• Problem description: Please repeat, exactly as written, the line containing "6 agosto, 2019" and every line after it through the end of the records below, leaving out any pictures.

• Study material:
——————————
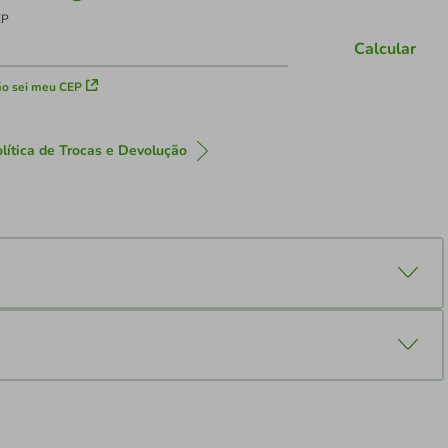
EP
Calcular
o sei meu CEP
lítica de Trocas e Devolução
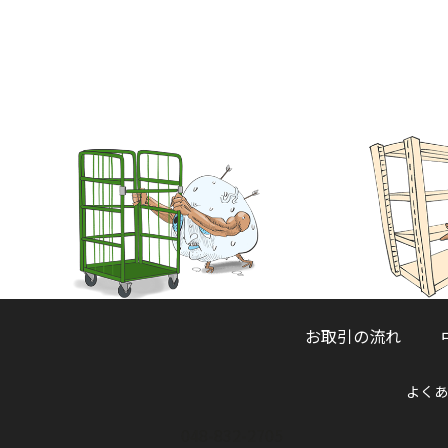
お取引の流れ
よくあ
048-832-2705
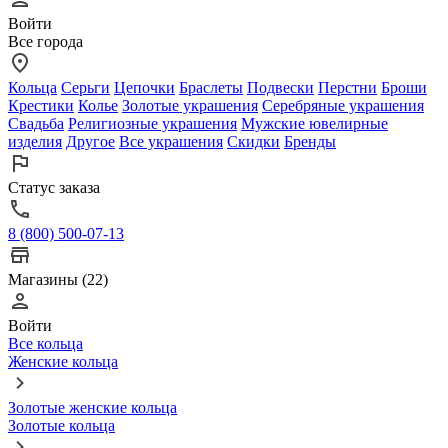
Войти
Все города
Кольца
Серьги
Цепочки
Браслеты
Подвески
Перстни
Броши
Крестики
Колье
Золотые украшения
Серебряные украшения
Свадьба
Религиозные украшения
Мужские ювелирные
изделия
Другое
Все украшения
Скидки
Бренды
Статус заказа
8 (800) 500-07-13
Магазины (22)
Войти
Все кольца
Женские кольца
Золотые женские кольца
Золотые кольца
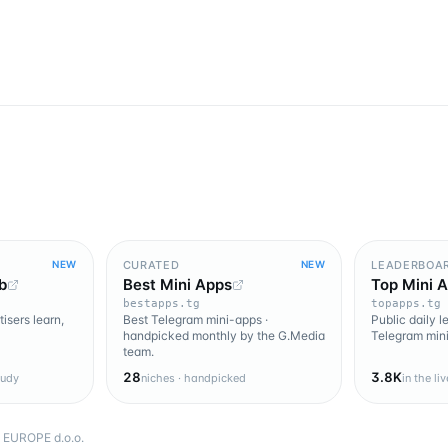
CURATED
LEADERBOA
NEW
NEW
b
Best Mini Apps
Top Mini 
bestapps.tg
topapps.tg
isers learn,
Best Telegram mini-apps ·
Public daily 
handpicked monthly by the G.Media
Telegram mini
team.
28
3.8K
tudy
niches · handpicked
in the li
EUROPE d.o.o.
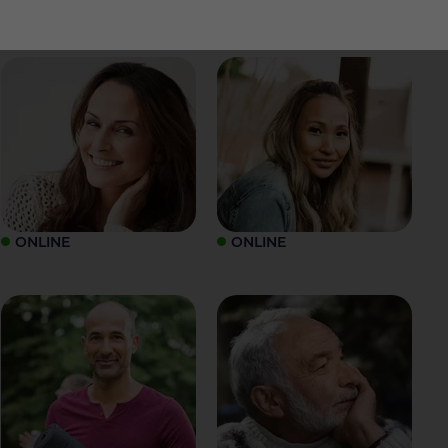
ONLINE
ONLINE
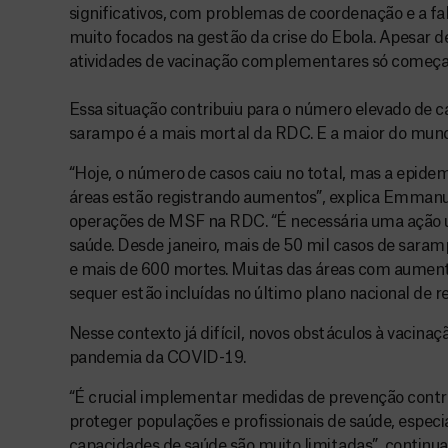
significativos, com problemas de coordenação e a fa
muito focados na gestão da crise do Ebola. Apesar de
atividades de vacinação complementares só começ
Essa situação contribuiu para o número elevado de c
sarampo é a mais mortal da RDC. E a maior do mun
“Hoje, o número de casos caiu no total, mas a epide
áreas estão registrando aumentos”, explica Emman
operações de MSF na RDC. “É necessária uma ação 
saúde. Desde janeiro, mais de 50 mil casos de saram
e mais de 600 mortes. Muitas das áreas com aument
sequer estão incluídas no último plano nacional de r
Nesse contexto já difícil, novos obstáculos à vacin
pandemia da COVID-19.
“É crucial implementar medidas de prevenção contra
proteger populações e profissionais de saúde, espe
capacidades de saúde são muito limitadas”, continua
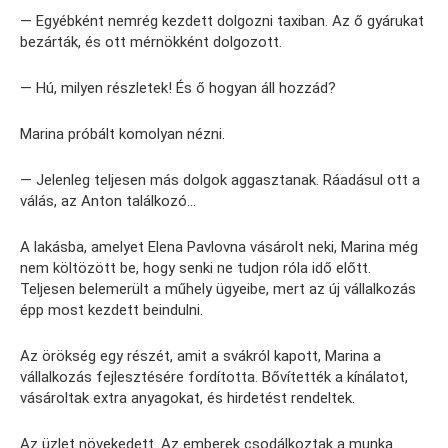
— Egyébként nemrég kezdett dolgozni taxiban. Az ő gyárukat
bezárták, és ott mérnökként dolgozott.
— Hú, milyen részletek! És ő hogyan áll hozzád?
Marina próbált komolyan nézni.
— Jelenleg teljesen más dolgok aggasztanak. Ráadásul ott a
válás, az Anton találkozó…
A lakásba, amelyet Elena Pavlovna vásárolt neki, Marina még
nem költözött be, hogy senki ne tudjon róla idő előtt.
Teljesen belemerült a műhely ügyeibe, mert az új vállalkozás
épp most kezdett beindulni.
Az örökség egy részét, amit a svákról kapott, Marina a
vállalkozás fejlesztésére fordította. Bővítették a kínálatot,
vásároltak extra anyagokat, és hirdetést rendeltek.
Az üzlet növekedett. Az emberek csodálkoztak a munka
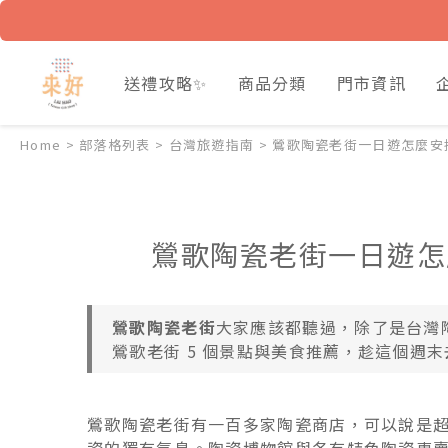
送禮攻略✨
商品分類
門市資訊
Home
>
部落格列表
>
台灣旅遊指南
>
鶯歌陶瓷老街一日遊怎麼安
鶯歌陶瓷老街一日遊怎
鶯歌陶瓷老街
大家應該都聽過，除了是台灣
鶯歌老街 5 個景點與美食推薦，趁這個週
鶯歌陶瓷老街有一百多家陶瓷商店，可以說是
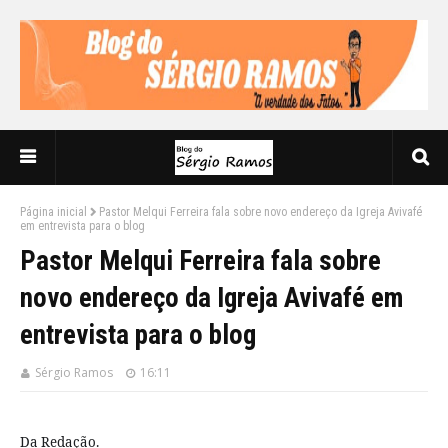
Página inicial
Pastor Melqui Ferreira fala sobre novo endereço da Igreja Avivafé
em entrevista para o blog
Pastor Melqui Ferreira fala sobre
novo endereço da Igreja Avivafé em
entrevista para o blog
Sérgio Ramos
16:11
Da Redação.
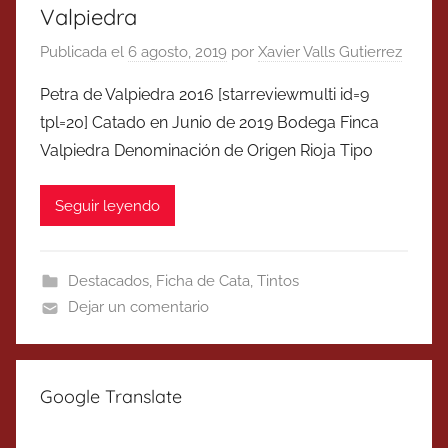
Valpiedra
Publicada el
6 agosto, 2019
por
Xavier Valls Gutierrez
Petra de Valpiedra 2016 [starreviewmulti id=9
tpl=20] Catado en Junio de 2019 Bodega Finca
Valpiedra Denominación de Origen Rioja Tipo
Seguir leyendo
Destacados
,
Ficha de Cata
,
Tintos
Dejar un comentario
Google Translate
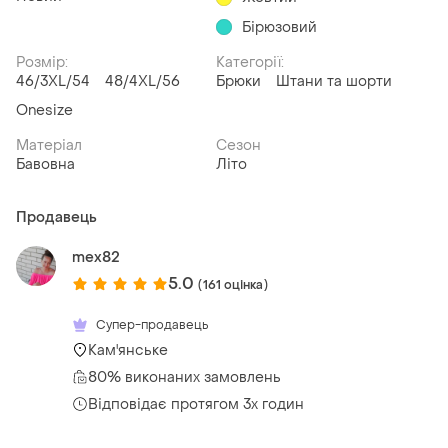
Бірюзовий
Розмір:
Категорії:
46/3XL/54
48/4XL/56
Брюки
Штани та шорти
Onesize
Матеріал
Сезон
Бавовна
Літо
Продавець
mex82
5.0
(161 оцінка)
Супер-продавець
Кам'янське
80% виконаних замовлень
Відповідає протягом 3х годин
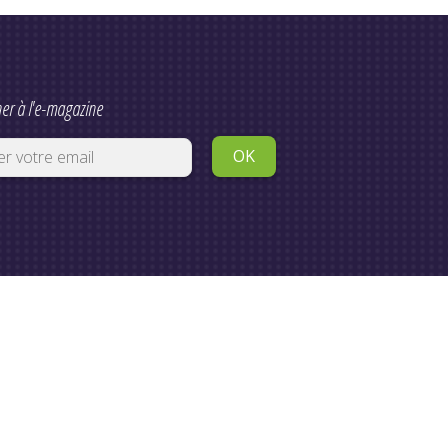
er à l'e-magazine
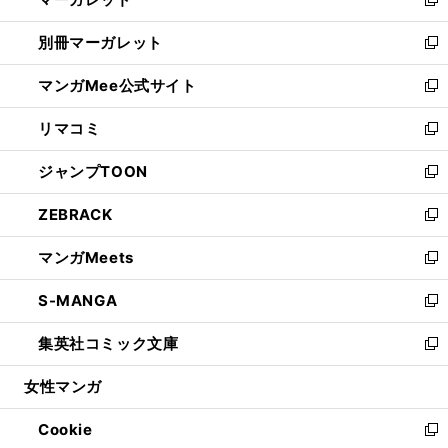
ド
い
新
開
ウ
ウ
し
別冊マーガレット
く
で
ィ
い
新
開
ン
ウ
し
マンガMee公式サイト
く
ド
ィ
い
新
ウ
ン
ウ
し
リマコミ
で
ド
ィ
い
新
開
ウ
ン
ウ
し
ジャンプTOON
く
で
ド
ィ
い
新
開
ウ
ン
ウ
し
ZEBRACK
く
で
ド
ィ
い
新
開
ウ
ン
ウ
し
マンガMeets
く
で
ド
ィ
い
新
開
ウ
ン
ウ
し
S-MANGA
く
で
ド
ィ
い
新
開
ウ
ン
ウ
し
集英社コミック文庫
く
で
ド
ィ
い
新
開
ウ
ン
ウ
し
女性マンガ
く
で
ド
ィ
い
開
ウ
ン
ウ
Cookie
く
で
ド
ィ
新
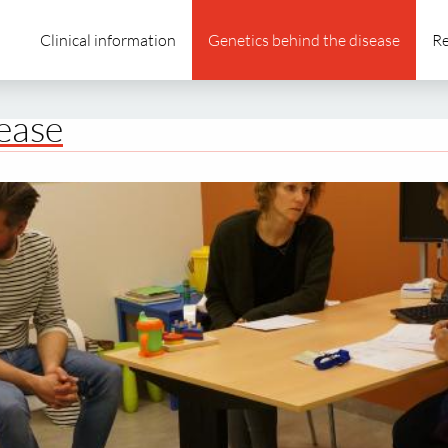
Clinical information
Genetics behind the disease
Re
sease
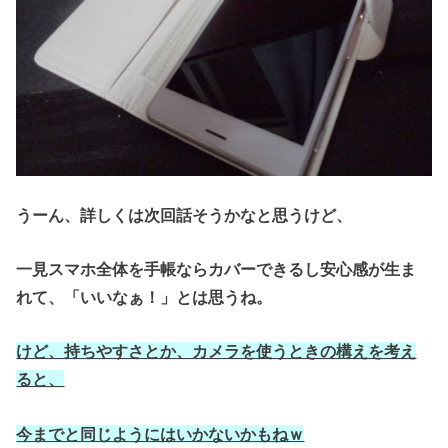
うーん、詳しくは次回話そうかなと思うけど、
一見スマホ全体を手帳ならカバーできるし安心感が生ま
れて、「いいなぁ！」とは思うね。
けど、持ちやすさとか、カメラを使うときの構えを考え
ると、
今までと同じようにはいかないかもねｗ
——————————
• Exercise solution:
6 agosto, 2019
por
Xavier Valls Gutierrez
Petra de Valpiedra 2016 [starreviewmulti id=9
tpl=20] Catado en Junio de 2019 Bodega Finca
Valpiedra Denominación de Origen Rioja Tipo
Seguir leyendo
Destacados
,
Ficha de Cata
,
Tintos
Dejar un comentario
Google Translate
Бірюзовий
Розмір:
Категорії:
46/3XL/54
48/4XL/56
Брюки
Штани та шорти
Onesize
Матеріал
Сезон
Бавовна
Літо
Продавець
mex82
5.0
(161 оцінка)
Супер-продавець
Кам'янське
80% виконаних замовлень
Відповідає протягом 3х годин
er à l'e-magazine
ド
い
新
開
ウ
ウ
し
別冊マーガレット
く
で
ィ
い
新
開
ン
ウ
し
マンガMee公式サイト
く
ド
ィ
い
新
ウ
ン
ウ
し
リマコミ
で
ド
ィ
い
新
開
ウ
ン
ウ
し
ジャンプTOON
く
で
ド
ィ
い
新
開
ウ
ン
ウ
し
ZEBRACK
く
で
ド
ィ
い
新
開
ウ
ン
ウ
し
マンガMeets
く
で
ド
ィ
い
新
開
ウ
ン
ウ
し
S-MANGA
く
で
ド
ィ
い
新
開
ウ
ン
ウ
し
集英社コミック文庫
く
で
ド
ィ
い
新
開
ウ
ン
ウ
し
女性マンガ
く
で
ド
ィ
い
開
ウ
ン
ウ
Cookie
く
で
ド
ィ
新
Clinical information
Genetics behind the disease
Re
sease
うーん、詳しくは次回話そうかなと思うけど、
一見スマホ全体を手帳ならカバーできるし安心感が生ま
れて、「いいなぁ！」とは思うね。
けど、持ちやすさとか、カメラを使うときの構えを考え
ると、
今までと同じようにはいかないかもねｗ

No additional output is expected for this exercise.